Les marchés des produits de l’élevage de ruminants N° 361 Mai 2024

Le cours de l’agneau français a entamé son traditionnel creux saisonnier entre les fêtes de fin d’année et Pâques. Il reste au-dessus du niveau des années précédentes car le disponible semble continuer sur sa tendance baissière de 2023. Avec Pâques et le début du Ramadan, les commandes vont s’enchaîner et les professionnels espèrent avoir suffisamment d’agneaux pour les honorer.

Y aura-t-il assez d’agneaux en mars pour Pâques et l’Aïd el-Fitr ?

En semaine 6 de 2024 (se terminant le 11 février), la cotation de l’agneau français a perdu -0,09 €/kg d’une semaine sur l’autre. À 8,50 €/kg, elle est en hausse de +0,47 €/kg /2023 et +0,81 €/kg /2022. Bien qu’en repli cette année, l’offre reste supérieure à la demande, toujours très modeste, ce qui s’illustre par ce traditionnel creux de la cotation entre les fêtes de fin d‘année et Pâques.
Le mois de mars s’annonce chargé en termes de commandes, entre Pâques (le 31 mars) et le Ramadan (du 10 mars au 9 avril) ; le risque est que l’offre, toujours en recul, ne suffise à répondre à ce pic conséquent de demande.

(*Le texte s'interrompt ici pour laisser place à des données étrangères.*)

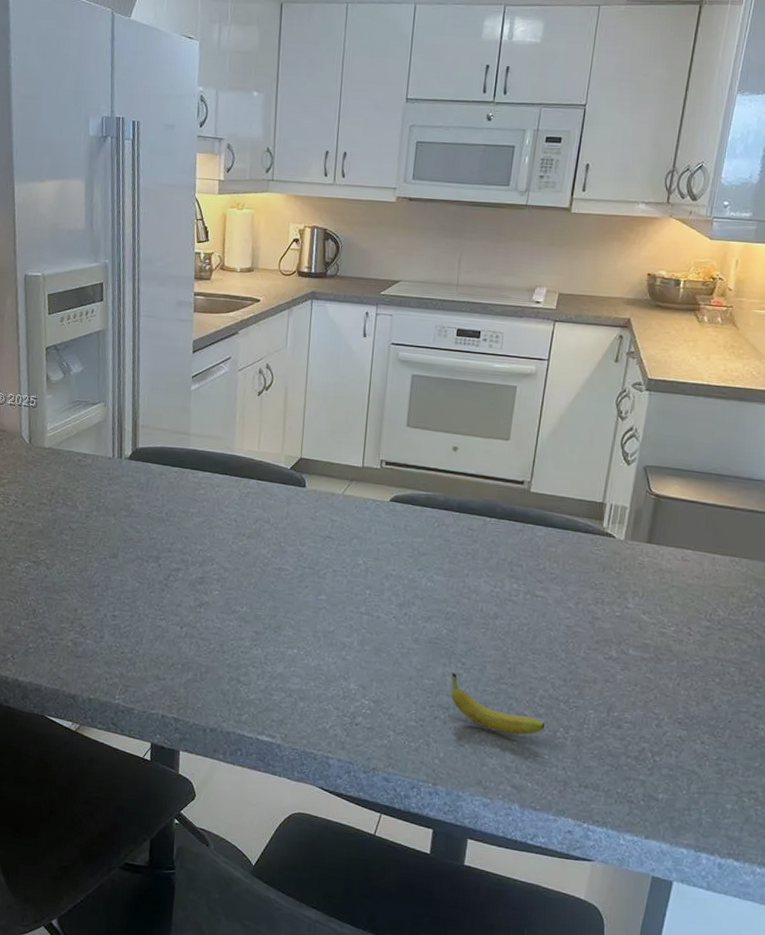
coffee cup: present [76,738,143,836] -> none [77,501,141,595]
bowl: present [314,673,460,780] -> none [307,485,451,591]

En décembre, l’IPAMPA ovin viande a poursuivi sa légère baisse d’un mois sur l’autre. A 131,4, il était en repli de -5%/2022. L’indice énergie et lubrifiants (-3% /2022 et -5% /2021), tout comme les indices engrais (-37% /2022 et -3%/2021) et aliments achetés (-12% /2022 et -1% /2021) reculent comparé aux deux dernières années mais restent à des niveaux historiquement élevés. Sur l’année 2023, en moyenne, l’IPAMPA ovin viande était à 134,5 contre 134,1 en 2022 et 113,3 en 2021.

Une production ovine en net repli sur 2023

Selon Agreste, la production abattue de viande ovine était en repli de -8% d’une année sur l’autre en 2023, à 72 900 téc ; idem pour les effectifs abattus, avec 3,7 M de têtes. C’est la 2ème année consécutive de baisse de la production ovine en France, et cette fois-ci, le repli est plus sévère que celui observé entre 2021 et 2022 (-3%). Comparé à la moyenne des cinq dernières années (2018-2022), la baisse atteint -10%.
Le nombre d’agneaux abattus a diminué de -8% /2022, à 3,2 M de têtes et leur poids de carcasse s’est maintenu d’une année sur l’autre, à 18,4 kgéc. Le nombre de réformes abattues a lui aussi nettement reculé, de -7% à 516 000 têtes, et la baisse de leur poids moyen de carcasse comparé à 2022 (-1%, à 26,5 kgéc) a amplifié la baisse en tonnages (-8% /2022).

La chute des importations d’agneaux vivants espagnols (-26% soit -55 000 têtes en 2023/2022), tout comme la hausse des exportations françaises d’agneaux (+15%) participent à la baisse des abattages.

Des importations en léger repli d’une année sur l’autre en 2023

En décembre, les importations françaises de viande ovine étaient stables d’une année sur l’autre, à 8 100 téc, avec une hausse des achats de viande britannique (+13% /2022) et néozélandaise (+7%). Les importations en provenance d’Espagne (-10%) comme d’Irlande (-22%) restent en recul.
Au final en 2023, 83 880 téc ont été importées en France, soit -1% /2022, mais tout de même -10% comparé à la moyenne 2015-2019, avant la pandémie de Covid-19. Seules les importations en provenance du Royaume-Uni ont progressé d’une année sur l’autre en 2023.

Le disponible sur le marché français recule en 2023

Les abattages français sont en repli tandis que les importations restent modérées, ce qui affecte d’autant le disponible français : en 2023, il se replie de -4% /2022, à 148 500 téc, et demeure modeste, -10% sous la moyenne 2015-2019.